CINEMA
BEGINNERS de Mike Mills : oser recommencer
Ewan McGregor, Mélanie Laurent et Christopher Plummer : un beau trio d’acteurs pour ce Beginners du réalisateur Mike Mills. Un film artificiel certes mais attachant et généreux
Oliver (Ewan McGregor) illustre des T-shirts et des pochettes de disques avec ses créations, un tantinet mélancoliques. Récemment, il a dû faire face à la mort de son père. Un père qu’il n’a vraiment connu que sur le tard et qui à 75 ans a eu la force de faire son coming out, trouvant ainsi un amoureux et une communauté.
Face au poids et aux injustices du temps, au cœur d’une génération qui peine à choisir sa cause, Oliver avance, le regard triste, accompagné du chien de son défunt paternel, qu’il imagine doté de la faculté de parler. Son quotidien morose bascule alors qu’à une soirée Oliver croise le chemin d’Anna (Mélanie Laurent), une française tentant de devenir actrice à Los Angeles. Elle aussi est vulnérable et paumée et va trouver auprès de l’illustrateur un compagnon d’infortune idéal. Mais pourront-ils s’aimer sans s’auto-détruire ?
Beginners pourra rebuter certains spectateurs de par ses tics typiques de productions indés américaines. L’œuvre de Mike Mills peut en effet paraître parfois clichée à force de chercher à vouloir être originale, d’insérer des diapos photos, d’être cool et mélancolique à la fois. Beaucoup d’artifices dont le cinéaste aurait pu se passer, qui fonctionnent une fois sur deux, provoquant tout de même ,parfois, une vive émotion. Film pop donc, avec ce que cela comporte de poésie bricolée, Beginners narre l’histoire d’un garçon perdu, légèrement traumatisé par la disparition de son père.
Le long-métrage fonctionne en deux temps. D’un côté, nous avons le récit des derniers jours du père, Hal (interprété par Christopher Plummer). La maladie, l’hôpital, le refus de se laisser abattre, le besoin de continuer de rattraper tout ce temps perdu durant une existence qui s’est majoritairement déroulée « dans le placard ». Un père fantasque, un père enfant, qui a jadis brillé par son absence et qui a fini par prendre tout l’espace, ne voyant pas forcément la tristesse, l’égarement de son fils.
De l’autre côté, il y a la rencontre puis la relation entre Oliver et Anna. D’abord mystérieuse et pétillante, la jeune femme dévoile une relation au père compliquée (le genre de père qui l’appelle pour lui dire qu’il a envie de se suicider) et une certaine bougeotte (elle passe son temps à voyager et changer d’hôtel). Oliver et Anna forment deux solitudes qui vont tenter de former un couple. Et forcément, ce ne sera pas évident.

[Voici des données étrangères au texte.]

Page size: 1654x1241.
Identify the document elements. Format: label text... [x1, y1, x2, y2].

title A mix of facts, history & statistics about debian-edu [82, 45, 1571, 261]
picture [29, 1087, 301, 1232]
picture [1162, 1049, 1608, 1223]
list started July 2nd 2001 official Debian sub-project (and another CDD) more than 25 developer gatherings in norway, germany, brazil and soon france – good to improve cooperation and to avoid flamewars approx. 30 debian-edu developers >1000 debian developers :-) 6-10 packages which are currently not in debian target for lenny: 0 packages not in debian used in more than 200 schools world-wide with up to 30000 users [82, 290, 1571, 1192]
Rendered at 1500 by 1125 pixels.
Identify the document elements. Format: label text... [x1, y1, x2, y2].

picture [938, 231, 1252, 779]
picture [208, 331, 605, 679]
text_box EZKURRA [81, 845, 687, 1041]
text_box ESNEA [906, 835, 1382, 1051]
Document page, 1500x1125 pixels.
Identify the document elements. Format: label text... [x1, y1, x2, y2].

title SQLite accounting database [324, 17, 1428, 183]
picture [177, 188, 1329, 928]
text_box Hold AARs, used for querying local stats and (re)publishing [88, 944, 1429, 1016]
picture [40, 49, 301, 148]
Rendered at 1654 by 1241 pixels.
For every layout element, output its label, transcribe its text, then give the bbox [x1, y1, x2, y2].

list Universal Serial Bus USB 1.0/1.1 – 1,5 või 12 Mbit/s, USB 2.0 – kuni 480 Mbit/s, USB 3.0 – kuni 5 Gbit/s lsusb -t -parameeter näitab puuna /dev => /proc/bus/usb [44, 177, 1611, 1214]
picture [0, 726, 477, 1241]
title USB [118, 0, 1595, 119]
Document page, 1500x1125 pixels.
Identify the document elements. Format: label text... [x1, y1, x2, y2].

Entre la petite histoire triste d’Oliver et l’Histoire en général : des injustices, des regrets, de la nostalgie, des souvenirs. Des gens, des icônes, des proches que l’on n’a pas vraiment connu comme on l’aurait voulu. On trouve ici de nombreux plans de couloirs pour traduire le difficile état de passage des protagonistes. Entre le passé et le présent, entre deux convictions, deux envies contradictoires…Rongés par les doutes, la peur d’un échec qui se répète, Oliver et Anna vont essayer de redevenir des « Beginners ». Le courage de reprendre ou de recommencer à zéro, d’arrêter de se dire qu’on n’est pas fait pour ci ou pour ça. Oser. Lutter.
Le film marche beaucoup grâce au duo Ewan McGregor / Mélanie Laurent, qui se fondent parfaitement au coeur d’un climat étrange, entre spleen et amusement. Et la petite musique de cette comédie romantique dépressive finit bien par entêter.